Les échéances de loyer n’étant pas régulièrement payées, un commandement de payer rappelant la clause résolutoire insérée au bail a été délivré à M. M. [U] [I] le 20/02/2024 concernant un arriéré locatif d’un montant de 4269,4 euros en principal.
Par actes d’huissier en date du 16/08/2024, M. [H] [R] a fait assigner M. [U] [I] et Mme [S] [I] aux fins de voir, sous le bénéfice de l’exécution provisoire :
Déclarer opposable à Mme [S] [I] les effets du bail du 25/03/2022 et du commandement de payer du 20/02/2024 ;constater la résiliation du bail par acquisition de la clause résolutoire ;ordonner l’expulsion de M. [U] [I] et Mme [S] [I] ainsi que tous occupants de leur chef avec le concours de la force publique et l’assistance d’un serrurier, à peine d’astreinte de 150 euros par jour de retard à compter de la date de signification de la décision à intervenir ;dire que le propriétaire pourra entreposer les meubles et objets mobiliers se trouvant dans les lieux dans tout garde meuble de son choix aux frais, risques et péril de M. [U] [I] et Mme [S] [I] ;condamner solidairement M. [U] [I] et Mme [S] [I] au paiement à titre provisionnel :d’une somme de 8826,84 euros au titre de l’arriéré locatif, avec intérêts au taux légal à compter du 20/02/2024 sur la somme de 4269,4 euros et de l’assignation pour le surplus ;d’une indemnité d’occupation mensuelle égale à la somme de 1000 euros à compter de la résiliation jusqu’à libération effective des lieux ;d’une somme de 3500 euros au titre de l’article 700 du code de procédure civile, outre les dépens incluant le coût du commandement de payer.
Il expose dans sa citation que le bail a été conclu avec M. [U] [I] seul mais que le commandement de payer a été délivré par le commissaire de justice instrumentaire à tiers présent à domicile et plus précisément à Mme [S] [I] en sa qualité « d’épouse ainsi déclarée » ; que les effets du bail et de la procédure lui sont donc opposables sur le fondement de l’article 1751 du code civil, faute de démarche positive de M. [U] [I] pour porter à la connaissance du bailleur son nouveau statut marital.
A l’audience M. [H] [R] actualise sa demande en paiement au titre de l’arriéré locatif à la somme de 9479,32 euros (octobre inclus) arrêtée au 1/10/2024. Les autres prétentions sont maintenues.
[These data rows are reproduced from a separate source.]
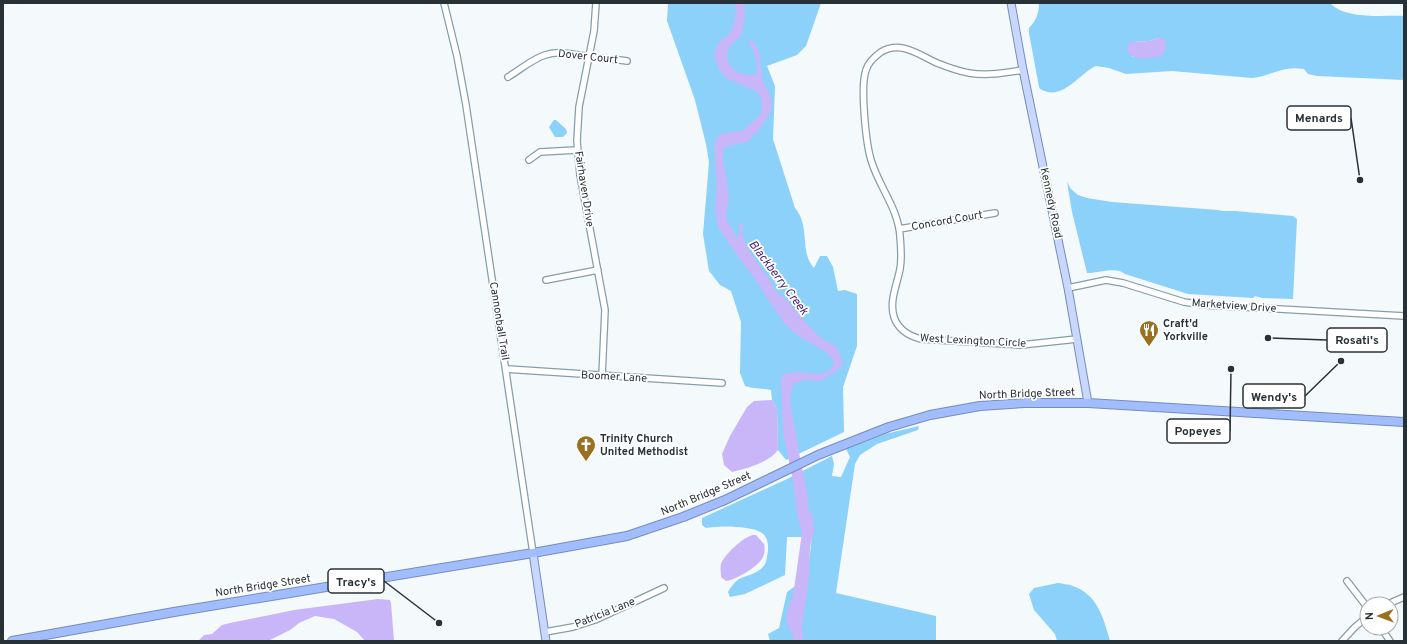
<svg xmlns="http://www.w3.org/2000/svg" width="1407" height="644" font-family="Overpass,sans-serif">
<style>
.green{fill:#8bd1fa;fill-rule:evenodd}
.water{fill:#c8b6f8}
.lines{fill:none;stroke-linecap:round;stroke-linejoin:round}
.minor-casing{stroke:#879dab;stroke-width:8}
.major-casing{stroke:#778cb8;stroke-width:9}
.highway-casing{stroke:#778cb8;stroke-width:10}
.minor{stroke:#fff;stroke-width:5.5}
.major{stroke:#c7d7fe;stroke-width:7}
.highway{stroke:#a1bdfe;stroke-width:8}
.labels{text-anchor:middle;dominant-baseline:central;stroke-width:3.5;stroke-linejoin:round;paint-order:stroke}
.street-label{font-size:11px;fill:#283136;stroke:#fff}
.poi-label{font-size:11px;font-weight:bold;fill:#283136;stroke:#fff;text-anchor:start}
.water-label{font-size:12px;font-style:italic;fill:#431c7a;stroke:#fff}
.leader{fill:none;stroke:#283136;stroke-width:1.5}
.callout-dot{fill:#283136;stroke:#fff;stroke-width:1.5}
.callout{fill:#fff;stroke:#283136;stroke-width:1.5}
.callout-label{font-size:12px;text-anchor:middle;font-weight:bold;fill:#283136}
</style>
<rect width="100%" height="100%" fill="#f4f9fc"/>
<path class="green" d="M668,3h153l-15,43 -9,9 -30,11 8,20 -2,53 22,69c16,19 4,44 19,60l6,-12h7l6,11 5,24 7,-1 12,4v52l-14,41 1,45 -58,28 -8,-10 -1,-41 -5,-9 -1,-10c-9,-2 -17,-1 -26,-4l-5,-13 1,-51 -10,-31 -11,-6 -11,-14 -6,-37 6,-72 -3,-18 -11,-44 -28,-79z
M1039,3h291c16,17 52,12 74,13v64l-87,-4 -9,-2 -4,-5c-22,-4 -32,7 -52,9l-80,-7 -46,3 -17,-6 -13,-2c-18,8 -33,36 -56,23l-1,-2 -10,-54v-5c7,-7 10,-15 10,-25zM1159,38h3l3,3 -33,16 1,-15 16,-1z
M554,120h2l10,9 1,4 -4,4h-8l-6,-10z
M1067,182l4,7 7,6 9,3 25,4 106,8 4,1h13l58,5 4,3 -4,80 -31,-1 -7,-2 -2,2 -65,-4 -63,-20c-8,-8 -28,-1 -38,-1l-15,-61z
M919,426l-1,4 -41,14 -17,11 -5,9 -19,129 100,23v25h-166l-2,-7 11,-6 8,-36 20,-14 5,-41h-25l-2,38 -40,19 -15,3 -2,-5c12,-21 21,-12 34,-24 5,-4 5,-12 6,-17 1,-17 -7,-21 -22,-23 -14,-2 -25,-2 -40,0l-4,-3v-7l83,-38 47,-24 2,8 -2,12 9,1 9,-20 -4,-8 39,-15z
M1058,583c5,1 10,1 15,3 24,8 31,33 37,55h-53l-2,-7 -21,-24 -5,-16 5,-6z"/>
<path class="water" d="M735,3h10c0,9 0,22 -4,31 -3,6 -9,9 -12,14 -6,11 3,24 14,26 4,1 9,1 13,1 3,-10 -1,-23 -7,-32l1,-3h2l7,11 3,28 9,18 1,12 -13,21 -12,12 -19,4 -4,2 -1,4v10l3,12 3,26 -3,12 1,9 9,15 3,1v-12l2,-2h2l-1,9 5,16 24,34 5,10 8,5 23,27 14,14 14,8 4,6 3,7v7l-7,6 -14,9 -17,-1 -8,3 -4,4 -2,14 10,57 8,38v11l5,10 1,13 -4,17 -1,31 -7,48 1,15h-9l-2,-8 -3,-5 -3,-8 2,-12 5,-12 9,-63 -5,-18 -4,-34 -10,-49 -2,-54c2,-2 4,-5 8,-5 13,-4 42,10 45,-12l-8,-9 -31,-18 -10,-10 -18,-26 -12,-19 -13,-17 -24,-35 -3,-20 2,-20 -3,-40 2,-8 5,-5 23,-4 17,-16 1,-8 -1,-8 -5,-7 -30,-13 -7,-9 -5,-13 3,-11 5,-6 6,-3 5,-10 3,-12z
M1159,38h4c5,6 3,13 -2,18 -11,2 -28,7 -34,-6l3,-8 19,-1z
M772,400l5,9 1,41c-10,13 -30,18 -46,22l-8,-7 -2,-11 8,-18 17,-29 7,-6z
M753,535h3l8,9c1,4 1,9 -1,13 -4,9 -27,23 -37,24l-5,-4c0,-5 -1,-9 0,-13 3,-9 22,-27 32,-29z
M378,599l12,1 1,3 3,38h-29l-8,-9 -23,-13 -19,-3 -16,7 -9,7 -22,11h-70l6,-6 8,-1 10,-9 8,-2 64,-13z"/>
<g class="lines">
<g class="minor-casing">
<path id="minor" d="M444,3l13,53 9,49 67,448
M596,3l-2,28 -15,76 -2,34 3,34 25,135 -3,66
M1023,70c-18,3 -36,6 -54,3 -11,-2 -22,-6 -32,-10 -18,-8 -36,-23 -56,-11 -7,5 -13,11 -15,18 -6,17 0,73 5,90 8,27 27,48 29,76 1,11 2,23 0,33 -3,16 -11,32 -6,48 4,12 15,19 27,22l100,6 56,-6
M508,77c12,-7 24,-18 37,-22 16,-5 30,0 45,2 13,2 25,2 37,4
M529,160l11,-8 37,-2
M899,229l96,-16
M546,280l52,-10
M1068,288l38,-8 17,3 61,19 21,3 199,11
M506,369l216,14
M1347,581l20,26
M1388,604l16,-7
M1381,628l9,13
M545,632l28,-5 22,-7 69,-32
M1342,641l13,-14 12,-10"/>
</g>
<g class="major-casing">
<path id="major" d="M1011,3l12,67 45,218 20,115
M533,553l13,88"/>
</g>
<g class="highway-casing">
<path id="highway" d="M12,641l162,-29 359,-59 94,-17 56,-19 42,-17 93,-45 71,-28 41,-12 50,-9 45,-3h63l316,19"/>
</g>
<use href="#minor" class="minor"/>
<use href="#major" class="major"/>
<use href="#highway" class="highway"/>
</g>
<defs>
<g id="restaurant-pin" transform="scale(1)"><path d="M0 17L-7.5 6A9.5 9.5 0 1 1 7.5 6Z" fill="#9a701e" stroke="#fff"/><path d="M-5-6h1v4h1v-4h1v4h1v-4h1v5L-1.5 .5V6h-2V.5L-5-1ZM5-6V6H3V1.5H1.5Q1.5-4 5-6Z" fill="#fff"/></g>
<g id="church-pin" transform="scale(1)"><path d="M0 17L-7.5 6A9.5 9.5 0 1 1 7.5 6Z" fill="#9a701e" stroke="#fff"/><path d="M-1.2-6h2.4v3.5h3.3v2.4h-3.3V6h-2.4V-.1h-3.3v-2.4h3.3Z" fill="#fff"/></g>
</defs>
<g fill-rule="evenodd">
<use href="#restaurant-pin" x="1149" y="330"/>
<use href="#church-pin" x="586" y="445"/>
</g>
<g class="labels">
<g class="street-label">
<text transform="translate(588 57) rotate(6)">Dover Court</text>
<text transform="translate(584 189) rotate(81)">Fairhaven Drive</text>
<text transform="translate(1051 203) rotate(78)">Kennedy Road</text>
<text transform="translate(947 221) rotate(-10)">Concord Court</text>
<text transform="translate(1234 306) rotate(4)">Marketview Drive</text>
<text transform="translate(499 321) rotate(81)">Cannonball Trail</text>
<text transform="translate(973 341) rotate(3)">West Lexington Circle</text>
<text transform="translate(614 377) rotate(3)">Boomer Lane</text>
<text transform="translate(1027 394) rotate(-2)">North Bridge Street</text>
<text transform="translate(706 494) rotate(-23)">North Bridge Street</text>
<text transform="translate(263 586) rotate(-9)">North Bridge Street</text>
<text transform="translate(605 613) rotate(-22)">Patricia Lane</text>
</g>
<g class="poi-label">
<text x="1163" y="324">Craft'd<tspan x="1163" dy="13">Yorkville</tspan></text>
<text x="600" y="439">Trinity Church<tspan x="600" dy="13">United Methodist</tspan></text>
</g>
<g class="water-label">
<text transform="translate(778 278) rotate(53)">Blackberry Creek</text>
</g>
</g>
<path class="leader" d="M1360 180L1351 118M1268 338L1327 340M1341 361L1305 396M1231 369L1230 431M439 623L384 581"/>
<g class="callout-dot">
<circle cx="1360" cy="180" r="4"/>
<circle cx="1268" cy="338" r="4"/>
<circle cx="1341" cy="361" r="4"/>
<circle cx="1231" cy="369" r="4"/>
<circle cx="439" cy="623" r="4"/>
</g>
<g class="callout">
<rect x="1287" y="106" width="64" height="24" rx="4"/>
<rect x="1327" y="328" width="60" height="24" rx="4"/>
<rect x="1243" y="384" width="62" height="24" rx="4"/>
<rect x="1167" y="419" width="63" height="24" rx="4"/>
<rect x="328" y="569" width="56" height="24" rx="4"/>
</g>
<g class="callout-label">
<text x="1319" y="122">Menards</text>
<text x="1357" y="344">Rosati's</text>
<text x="1274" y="401">Wendy's</text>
<text x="1198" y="435">Popeyes</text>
<text x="356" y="586">Tracy's</text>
</g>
<rect width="1407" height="644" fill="none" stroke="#283136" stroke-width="8"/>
<g transform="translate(1379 616) rotate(269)"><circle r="19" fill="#ffffff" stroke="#a9adaf"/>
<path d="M0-3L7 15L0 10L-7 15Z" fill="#9a701e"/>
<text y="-6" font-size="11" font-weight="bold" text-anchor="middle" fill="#283136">N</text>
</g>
</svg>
Cités selon les formalités de l’article 659 du code de procédure civile, M. [U] [I] et Mme [S] [I] n’ont pas comparu et n’ ont pas été représentés.
MOTIFS DE LA DECISION
En application des dispositions des articles 834 et 835 du code de procédure civile, dans tous les cas d’urgence, le juge des contentieux de la protection peut, dans la limite de sa compétence, ordonner en référé toutes les mesures qui ne se heurtent à aucune contestation sérieuse ou que justifie l’existence d’un différend et, même en présence d’une contestation sérieuse, prescrire en référé les mesures conservatoires ou de remise en état qui s’imposent, soit pour faire cesser un trouble manifestement illicite soit pour prévenir un dommage imminent.
Constitue un trouble manifestement illicite la perturbation résultant d’un fait matériel ou juridique qui, directement ou indirectement, constitue une violation évidente de la règle de droit.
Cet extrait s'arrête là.